Even if the Washington elite did clamor to get in front of a hand-held camera, the "reckless" mixing of fact and fiction could confuse the public, critics say. "I don't want to add a single micro-Nielson point to their ratings, and I hope people will boycott this show and all others like it that deliberately confuse fact and fiction," says Alan Tonelson, a lobbyist and trade policy analyst at the US Business and Industries Council.

But insiders agree that Episode 1 got the aesthetics of official Washington right: To play high-stakes Washington politics, it helps to look the part. Ask Washington's top tailor, Georges de Paris (his real name). The signed pictures along the wall of his discreet 14th Street shop are mainly presidents, but his big customers are lobbyists.

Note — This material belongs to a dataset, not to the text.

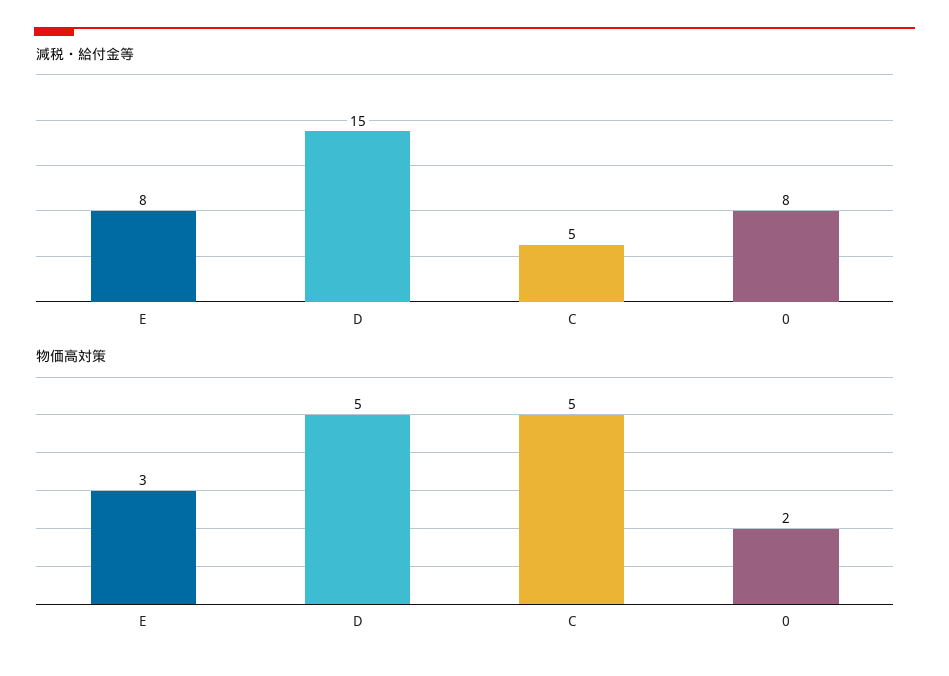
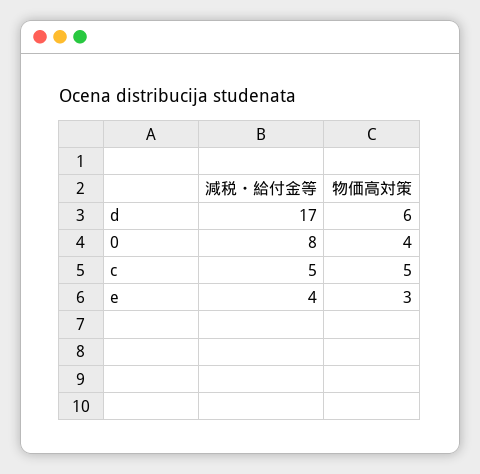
減税・給付金等, E: 8 -> 4
減税・給付金等, D: 15 -> 17
物価高対策, D: 5 -> 6
物価高対策, 0: 2 -> 4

"Lobbyist, lobbyist, lobbyist, lobbyist, Texas lobbyist (a solid tan amid all the blue pinstripes and herringbone tweeds), lobbyist, lobbyist," says Georges de Paris, rifling through the hand-basted, cashmere suits-in-process on his fitting rack. "If you dress well, people respect you.... You get more customers," he says.

One of his fabrics, a tight-weave Saville Row vicuna, runs $1,300 a yard. He just delivered such a suit to a New York-based lobbyist. "Politicians don't want to spend the money."

"A very successful lobbyist gets paid very well, and ... perception is reality. People need to look the part," says Jim Albertine, former president of the American League of Lobbyists and head of Albertine Enterprises, Inc., a Washington lobby shop.

He didn't catch Episode 1, but says he would be open to an audition call.